Dan Egnor egnor@ofb.net
Tue, 11 Mar 2003 11:35:20 -0500

I'd like to implement (or better yet, reuse) a weak-key hash table for use 
with a C++ application that uses the Boehm GC.  Is there a preferred
implementation technique?

A weak-key hash table is an associative array between keys (which are
pointers to objects) and values (which can be whatever).  The
implementation only keeps a weak reference to the key (hence
"weak-key"), but a strong reference to the value.  If the key is 
collected, the key-value pair is considered to no longer be present in 
the array, the associated value should no longer be referenced 
by the table, and the slot in the table should be eligible for reuse.

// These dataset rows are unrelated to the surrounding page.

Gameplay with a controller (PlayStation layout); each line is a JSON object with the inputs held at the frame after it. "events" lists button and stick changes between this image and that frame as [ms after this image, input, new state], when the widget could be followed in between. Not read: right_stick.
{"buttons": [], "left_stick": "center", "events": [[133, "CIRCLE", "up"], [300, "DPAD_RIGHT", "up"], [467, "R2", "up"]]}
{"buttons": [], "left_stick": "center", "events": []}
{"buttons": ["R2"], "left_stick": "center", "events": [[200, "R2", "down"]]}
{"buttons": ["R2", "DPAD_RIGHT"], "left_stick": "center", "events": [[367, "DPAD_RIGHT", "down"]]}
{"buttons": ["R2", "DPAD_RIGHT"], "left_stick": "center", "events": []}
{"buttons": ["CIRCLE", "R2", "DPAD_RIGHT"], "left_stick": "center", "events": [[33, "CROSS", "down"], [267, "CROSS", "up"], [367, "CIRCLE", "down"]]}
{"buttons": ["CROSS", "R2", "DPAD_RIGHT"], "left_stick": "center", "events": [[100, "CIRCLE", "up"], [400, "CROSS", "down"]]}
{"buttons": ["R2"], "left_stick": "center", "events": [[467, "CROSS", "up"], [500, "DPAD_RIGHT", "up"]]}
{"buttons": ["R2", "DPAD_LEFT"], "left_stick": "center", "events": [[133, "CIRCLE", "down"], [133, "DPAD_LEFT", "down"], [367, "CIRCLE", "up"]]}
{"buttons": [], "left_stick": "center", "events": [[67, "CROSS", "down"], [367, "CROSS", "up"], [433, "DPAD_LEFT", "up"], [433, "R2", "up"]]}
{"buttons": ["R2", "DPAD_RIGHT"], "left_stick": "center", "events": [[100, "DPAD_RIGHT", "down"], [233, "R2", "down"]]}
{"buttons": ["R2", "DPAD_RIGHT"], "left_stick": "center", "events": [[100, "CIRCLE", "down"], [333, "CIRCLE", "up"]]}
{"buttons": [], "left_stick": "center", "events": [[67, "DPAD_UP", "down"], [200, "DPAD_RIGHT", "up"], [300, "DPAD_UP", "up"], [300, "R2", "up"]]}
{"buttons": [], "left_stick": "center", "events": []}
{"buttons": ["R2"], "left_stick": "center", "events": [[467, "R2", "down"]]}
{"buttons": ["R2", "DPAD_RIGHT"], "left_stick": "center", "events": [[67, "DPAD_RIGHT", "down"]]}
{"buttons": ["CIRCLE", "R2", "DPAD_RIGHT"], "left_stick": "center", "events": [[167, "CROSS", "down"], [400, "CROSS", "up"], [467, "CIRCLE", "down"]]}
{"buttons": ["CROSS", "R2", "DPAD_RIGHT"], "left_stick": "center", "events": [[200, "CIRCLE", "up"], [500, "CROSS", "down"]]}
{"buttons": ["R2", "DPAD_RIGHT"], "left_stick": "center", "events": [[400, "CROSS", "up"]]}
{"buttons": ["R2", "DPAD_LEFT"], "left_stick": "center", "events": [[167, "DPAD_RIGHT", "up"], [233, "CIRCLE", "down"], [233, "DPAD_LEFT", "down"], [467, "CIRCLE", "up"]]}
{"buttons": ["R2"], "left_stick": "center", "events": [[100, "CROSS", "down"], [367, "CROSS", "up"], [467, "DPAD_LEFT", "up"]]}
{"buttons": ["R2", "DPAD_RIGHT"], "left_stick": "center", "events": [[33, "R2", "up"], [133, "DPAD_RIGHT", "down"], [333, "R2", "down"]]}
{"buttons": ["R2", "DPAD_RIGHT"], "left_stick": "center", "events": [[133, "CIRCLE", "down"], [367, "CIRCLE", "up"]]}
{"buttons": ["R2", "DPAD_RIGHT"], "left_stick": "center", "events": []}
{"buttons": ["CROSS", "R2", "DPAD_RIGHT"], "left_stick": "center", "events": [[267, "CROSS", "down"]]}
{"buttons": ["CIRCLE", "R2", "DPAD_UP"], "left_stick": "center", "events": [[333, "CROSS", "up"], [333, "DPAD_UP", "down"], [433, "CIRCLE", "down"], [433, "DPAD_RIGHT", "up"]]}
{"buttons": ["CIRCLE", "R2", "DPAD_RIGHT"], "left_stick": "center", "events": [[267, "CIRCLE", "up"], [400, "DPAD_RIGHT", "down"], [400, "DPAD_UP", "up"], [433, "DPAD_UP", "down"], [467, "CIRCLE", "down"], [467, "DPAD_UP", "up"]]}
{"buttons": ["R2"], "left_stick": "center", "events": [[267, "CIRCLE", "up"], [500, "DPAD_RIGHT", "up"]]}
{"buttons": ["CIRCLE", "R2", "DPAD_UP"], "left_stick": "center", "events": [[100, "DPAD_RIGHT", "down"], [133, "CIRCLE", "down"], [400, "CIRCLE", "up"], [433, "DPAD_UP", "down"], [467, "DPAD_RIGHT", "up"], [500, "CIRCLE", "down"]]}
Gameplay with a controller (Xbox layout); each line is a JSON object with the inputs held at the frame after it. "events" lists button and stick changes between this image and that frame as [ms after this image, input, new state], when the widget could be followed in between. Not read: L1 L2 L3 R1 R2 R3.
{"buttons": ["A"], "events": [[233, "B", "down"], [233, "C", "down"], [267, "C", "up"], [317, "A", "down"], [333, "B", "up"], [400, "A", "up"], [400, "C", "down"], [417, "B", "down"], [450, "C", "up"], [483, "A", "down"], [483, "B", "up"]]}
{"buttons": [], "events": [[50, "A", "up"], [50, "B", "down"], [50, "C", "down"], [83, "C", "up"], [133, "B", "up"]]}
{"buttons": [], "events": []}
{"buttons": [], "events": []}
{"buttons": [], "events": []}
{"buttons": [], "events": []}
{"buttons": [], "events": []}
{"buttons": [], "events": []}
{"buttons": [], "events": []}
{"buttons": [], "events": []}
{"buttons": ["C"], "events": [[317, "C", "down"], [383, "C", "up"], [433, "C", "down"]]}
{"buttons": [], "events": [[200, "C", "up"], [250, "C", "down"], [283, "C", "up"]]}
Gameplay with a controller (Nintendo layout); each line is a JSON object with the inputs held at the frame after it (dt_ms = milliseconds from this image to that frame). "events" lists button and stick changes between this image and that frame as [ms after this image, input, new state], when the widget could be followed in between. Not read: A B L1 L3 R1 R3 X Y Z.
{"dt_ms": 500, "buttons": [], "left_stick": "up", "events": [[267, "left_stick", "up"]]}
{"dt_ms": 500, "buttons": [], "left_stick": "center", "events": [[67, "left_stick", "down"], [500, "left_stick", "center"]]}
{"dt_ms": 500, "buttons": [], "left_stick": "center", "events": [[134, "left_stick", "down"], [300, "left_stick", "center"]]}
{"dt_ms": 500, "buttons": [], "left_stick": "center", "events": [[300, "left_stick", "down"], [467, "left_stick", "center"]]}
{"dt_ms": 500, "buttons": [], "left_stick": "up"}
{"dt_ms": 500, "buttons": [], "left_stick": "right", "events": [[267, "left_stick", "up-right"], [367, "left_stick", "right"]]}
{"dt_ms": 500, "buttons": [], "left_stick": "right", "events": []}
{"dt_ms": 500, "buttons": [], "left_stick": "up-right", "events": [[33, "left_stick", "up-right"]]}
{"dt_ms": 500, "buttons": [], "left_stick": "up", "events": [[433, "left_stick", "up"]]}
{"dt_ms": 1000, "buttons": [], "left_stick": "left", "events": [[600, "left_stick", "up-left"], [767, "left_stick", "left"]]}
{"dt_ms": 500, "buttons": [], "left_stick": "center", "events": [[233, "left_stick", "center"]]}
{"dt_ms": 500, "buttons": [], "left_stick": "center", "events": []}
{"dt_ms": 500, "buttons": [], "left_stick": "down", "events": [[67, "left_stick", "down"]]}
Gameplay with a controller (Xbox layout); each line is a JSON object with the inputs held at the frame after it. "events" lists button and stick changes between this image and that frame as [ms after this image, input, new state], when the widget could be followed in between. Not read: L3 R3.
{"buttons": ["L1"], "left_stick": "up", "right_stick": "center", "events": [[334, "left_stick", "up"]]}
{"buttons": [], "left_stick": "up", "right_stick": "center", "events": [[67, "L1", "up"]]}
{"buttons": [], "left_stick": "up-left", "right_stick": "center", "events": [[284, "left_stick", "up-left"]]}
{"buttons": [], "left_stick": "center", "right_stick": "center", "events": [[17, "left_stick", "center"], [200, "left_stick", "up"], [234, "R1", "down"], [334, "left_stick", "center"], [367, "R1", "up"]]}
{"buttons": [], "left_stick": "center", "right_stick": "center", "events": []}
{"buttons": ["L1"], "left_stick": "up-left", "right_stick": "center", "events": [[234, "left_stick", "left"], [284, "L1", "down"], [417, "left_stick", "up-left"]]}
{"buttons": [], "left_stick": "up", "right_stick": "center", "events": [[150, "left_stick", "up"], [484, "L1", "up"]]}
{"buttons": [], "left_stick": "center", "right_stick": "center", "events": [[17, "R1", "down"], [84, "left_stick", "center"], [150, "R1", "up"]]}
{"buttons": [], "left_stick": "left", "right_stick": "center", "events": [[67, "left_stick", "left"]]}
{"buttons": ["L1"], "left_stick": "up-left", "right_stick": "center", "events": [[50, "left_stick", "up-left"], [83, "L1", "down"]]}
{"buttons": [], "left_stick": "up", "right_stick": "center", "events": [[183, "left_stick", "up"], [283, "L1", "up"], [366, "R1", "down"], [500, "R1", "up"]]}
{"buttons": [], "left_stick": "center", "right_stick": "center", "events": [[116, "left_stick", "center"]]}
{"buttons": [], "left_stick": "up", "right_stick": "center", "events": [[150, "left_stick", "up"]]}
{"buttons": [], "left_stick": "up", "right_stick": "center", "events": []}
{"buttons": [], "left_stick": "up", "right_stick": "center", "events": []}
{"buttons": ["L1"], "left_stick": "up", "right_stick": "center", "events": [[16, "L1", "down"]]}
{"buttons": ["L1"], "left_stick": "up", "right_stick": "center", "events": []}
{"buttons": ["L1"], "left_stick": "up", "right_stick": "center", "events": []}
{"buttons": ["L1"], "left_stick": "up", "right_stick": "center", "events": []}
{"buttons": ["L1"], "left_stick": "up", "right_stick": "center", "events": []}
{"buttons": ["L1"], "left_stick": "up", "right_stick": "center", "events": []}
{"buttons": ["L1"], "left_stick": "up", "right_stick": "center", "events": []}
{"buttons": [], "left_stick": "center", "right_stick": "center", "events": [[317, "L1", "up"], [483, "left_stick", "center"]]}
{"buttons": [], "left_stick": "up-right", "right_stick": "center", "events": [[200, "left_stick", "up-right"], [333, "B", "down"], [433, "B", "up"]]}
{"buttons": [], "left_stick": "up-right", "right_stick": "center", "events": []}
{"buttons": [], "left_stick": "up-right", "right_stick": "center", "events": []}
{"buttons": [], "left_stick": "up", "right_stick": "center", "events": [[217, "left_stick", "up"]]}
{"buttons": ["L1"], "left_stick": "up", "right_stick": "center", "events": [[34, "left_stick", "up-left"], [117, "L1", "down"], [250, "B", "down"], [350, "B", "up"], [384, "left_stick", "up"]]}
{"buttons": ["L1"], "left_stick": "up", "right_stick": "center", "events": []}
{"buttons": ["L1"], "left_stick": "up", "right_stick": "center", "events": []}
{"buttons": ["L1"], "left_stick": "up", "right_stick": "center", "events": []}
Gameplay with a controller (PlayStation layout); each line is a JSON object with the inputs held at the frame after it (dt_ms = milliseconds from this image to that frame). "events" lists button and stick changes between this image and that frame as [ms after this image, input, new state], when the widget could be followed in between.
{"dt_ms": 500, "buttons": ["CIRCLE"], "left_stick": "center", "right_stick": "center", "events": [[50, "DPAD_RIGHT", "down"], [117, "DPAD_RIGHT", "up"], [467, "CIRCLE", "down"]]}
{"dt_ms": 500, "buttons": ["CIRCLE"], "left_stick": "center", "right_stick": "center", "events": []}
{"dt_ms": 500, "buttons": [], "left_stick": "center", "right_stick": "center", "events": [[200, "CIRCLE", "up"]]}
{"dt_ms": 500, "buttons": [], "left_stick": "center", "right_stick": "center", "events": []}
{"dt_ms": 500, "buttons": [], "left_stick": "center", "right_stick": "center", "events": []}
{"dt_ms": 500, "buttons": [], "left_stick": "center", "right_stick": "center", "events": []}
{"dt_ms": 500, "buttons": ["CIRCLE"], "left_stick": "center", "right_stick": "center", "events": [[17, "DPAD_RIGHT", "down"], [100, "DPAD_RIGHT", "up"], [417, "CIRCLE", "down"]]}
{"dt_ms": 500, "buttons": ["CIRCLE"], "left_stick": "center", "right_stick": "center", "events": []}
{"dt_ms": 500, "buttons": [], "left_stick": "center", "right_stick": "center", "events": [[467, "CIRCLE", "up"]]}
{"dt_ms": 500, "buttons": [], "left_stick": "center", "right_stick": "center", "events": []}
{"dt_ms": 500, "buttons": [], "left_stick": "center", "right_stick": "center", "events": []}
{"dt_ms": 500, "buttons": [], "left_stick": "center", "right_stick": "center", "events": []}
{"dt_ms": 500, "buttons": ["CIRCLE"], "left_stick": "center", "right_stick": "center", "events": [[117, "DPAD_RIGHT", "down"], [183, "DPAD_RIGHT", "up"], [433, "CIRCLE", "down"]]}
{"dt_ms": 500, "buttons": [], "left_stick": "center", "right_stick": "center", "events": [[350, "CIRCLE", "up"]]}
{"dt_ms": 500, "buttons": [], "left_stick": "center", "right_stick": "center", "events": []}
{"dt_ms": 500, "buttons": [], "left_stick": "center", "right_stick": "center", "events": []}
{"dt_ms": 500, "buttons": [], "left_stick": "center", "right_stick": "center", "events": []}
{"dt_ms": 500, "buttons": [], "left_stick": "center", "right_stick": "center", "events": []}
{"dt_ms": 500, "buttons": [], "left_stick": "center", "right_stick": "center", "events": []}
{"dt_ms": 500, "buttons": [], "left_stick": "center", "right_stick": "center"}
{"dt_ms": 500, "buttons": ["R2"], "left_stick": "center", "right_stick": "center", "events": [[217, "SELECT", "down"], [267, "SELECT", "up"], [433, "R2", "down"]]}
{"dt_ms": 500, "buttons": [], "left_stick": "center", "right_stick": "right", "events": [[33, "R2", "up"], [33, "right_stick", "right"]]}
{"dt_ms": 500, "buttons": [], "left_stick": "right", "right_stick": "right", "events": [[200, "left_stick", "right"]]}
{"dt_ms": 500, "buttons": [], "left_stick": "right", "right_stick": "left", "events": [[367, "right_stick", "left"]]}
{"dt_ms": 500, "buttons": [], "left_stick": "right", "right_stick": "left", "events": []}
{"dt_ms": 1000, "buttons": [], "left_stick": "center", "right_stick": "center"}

My first plan was to use a cleanup function (finalizer) on the key that 
would remove itself from the hash table.  However, in the Boehm GC,
objects can only have one finalizer.  This means that any particular
object could only participate as a key in one weak hash table at a time,
and could not have any other finalizers.

Next I thought I would chain finalizers.  Before installing the 
remove-from-hash finalizer, I would retrieve the existing finalizer and
store it.  After the remove-from-hash finalizer was called, I would
replace (or call?) the previous finalizer.  However, this makes it
impossible in general to remove finalizers, and any other code that
attempts to do so will screw things up.  That means that every object
will maintain (until it is collected) a record of every hash table it
has ever been a key in.

So I thought I might layer my own finalization mechanism on top of the
one provided by the Boehm GC.  Mine would keep track of a list of
finalizers to invoke, and would support removing registered finalizers
from the list.  This seems like a lot of complexity to impose and
requires that the rest of the application use this layer rather than
the native finalization system.

Next I thought I might use weak pointers instead of finalizers.
However, that means that the reference to the value in the hash table
isn't removed until that hash table entry happens to be visited in
some way.  The table can be periodically "vacuumed" for dead keys
and the associated values detached, but this imposes a performance
penalty and makes me decide on tricky issues like a vacuuming schedule.
It also makes it very hard to reuse an existing (strong) hash table

Weak-key hash tables are a fairly common idea (and in fact a primitive
in some languages, I believe), so I presume there's some reasonable way
to implement them.  What am I missing?